#### Extract
To add a new native SerDe with STORED AS keyword, follow these steps:

Create a storage format descriptor class extending from AbstractStorageFormatDescriptor.java that returns a “stored as” keyword and the names of InputFormat, OutputFormat, and SerDe classes.
Add the name of the storage format descriptor class to the StorageFormatDescriptor registration file.

MetaStore

MetaStore contains metadata regarding tables, partitions and databases. This is used by Query Processor during plan generation.

Metastore Server - This is the Thrift server (interface defined in metastore/if/hive_metastore.if) that services metadata requests from clients. It delegates most of the requests underlying meta data store and the Hadoop file system which contains data.
Object Store - ObjectStore class handles access to the actual metadata is stored in the SQL store. The current implementation uses JPOX ORM solution which is based of JDA specification. It can be used with any database that is supported by JPOX. New meta stores (file based or xml based) can added by implementing the interface MetaStore. FileStore is a partial implementation of an older version of metastore which may be deprecated soon.
Metastore Client - There are python, java, php Thrift clients in metastore/src. Java generated client is extended with HiveMetaStoreClient which is used by Query Processor (ql/metadta). This is the main interface to all other Hive components.

Query Processor

The following are the main components of the Hive Query Processor:

Parse and SemanticAnalysis (ql/parse) - This component contains the code for parsing SQL, converting it into Abstract Syntax Trees, converting the Abstract Syntax Trees into Operator Plans and finally converting the operator plans into a directed graph of tasks which are executed by Driver.java.

#### What is being asked
List the components that the Hive text describes under the MetaStore heading. Rely only on the Hive text for your answers.

Text extracted page by page
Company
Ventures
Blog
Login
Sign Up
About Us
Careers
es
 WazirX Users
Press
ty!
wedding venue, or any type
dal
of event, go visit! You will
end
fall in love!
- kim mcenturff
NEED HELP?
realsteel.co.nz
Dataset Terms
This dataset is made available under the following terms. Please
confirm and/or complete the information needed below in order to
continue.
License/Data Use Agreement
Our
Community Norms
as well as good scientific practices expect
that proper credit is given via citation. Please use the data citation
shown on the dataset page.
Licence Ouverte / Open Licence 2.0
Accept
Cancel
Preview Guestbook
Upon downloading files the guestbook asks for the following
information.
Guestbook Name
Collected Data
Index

==

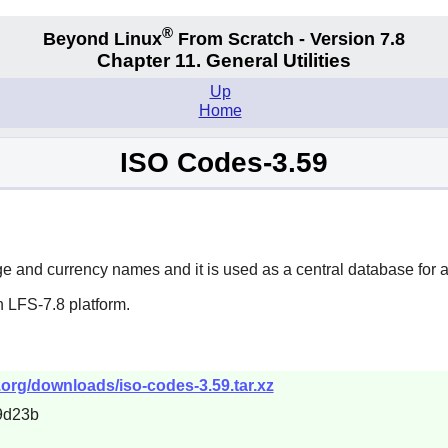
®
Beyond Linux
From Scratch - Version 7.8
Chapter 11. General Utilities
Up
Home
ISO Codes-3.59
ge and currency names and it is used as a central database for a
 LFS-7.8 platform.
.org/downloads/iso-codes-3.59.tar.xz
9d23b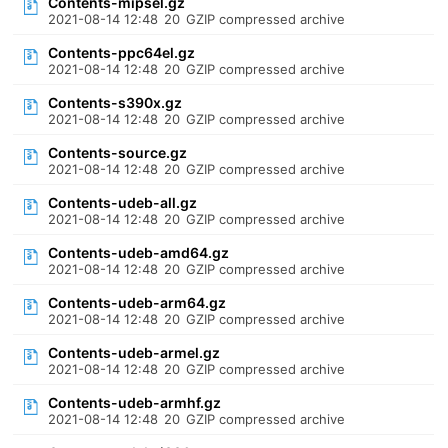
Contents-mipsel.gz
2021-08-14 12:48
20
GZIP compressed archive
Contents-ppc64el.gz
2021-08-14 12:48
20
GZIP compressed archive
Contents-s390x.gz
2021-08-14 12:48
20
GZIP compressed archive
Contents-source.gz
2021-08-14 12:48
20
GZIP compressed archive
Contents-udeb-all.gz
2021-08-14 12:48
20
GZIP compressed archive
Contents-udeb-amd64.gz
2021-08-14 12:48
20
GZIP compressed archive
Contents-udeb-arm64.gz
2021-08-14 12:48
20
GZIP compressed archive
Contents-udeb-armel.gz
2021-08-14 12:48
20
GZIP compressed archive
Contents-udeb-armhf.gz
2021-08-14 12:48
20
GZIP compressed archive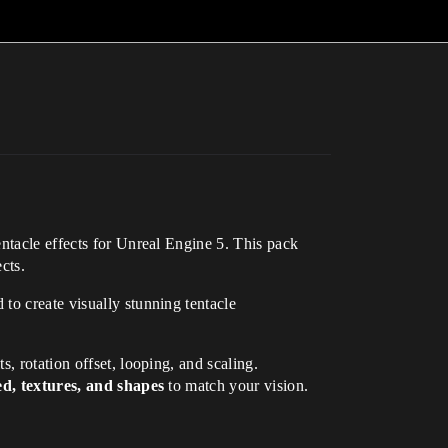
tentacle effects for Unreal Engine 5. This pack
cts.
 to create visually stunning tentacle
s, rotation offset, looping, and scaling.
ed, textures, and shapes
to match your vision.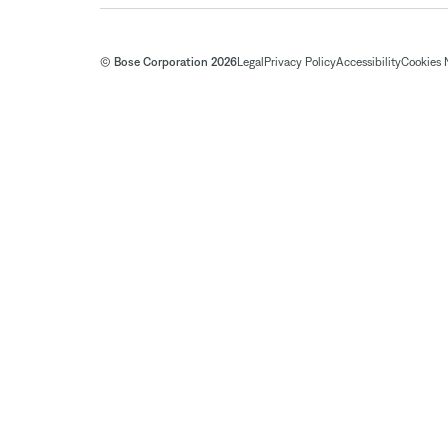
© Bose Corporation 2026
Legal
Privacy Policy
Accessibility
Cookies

#### Solution to the exercise
Metastore Server, Object Store, Metastore Client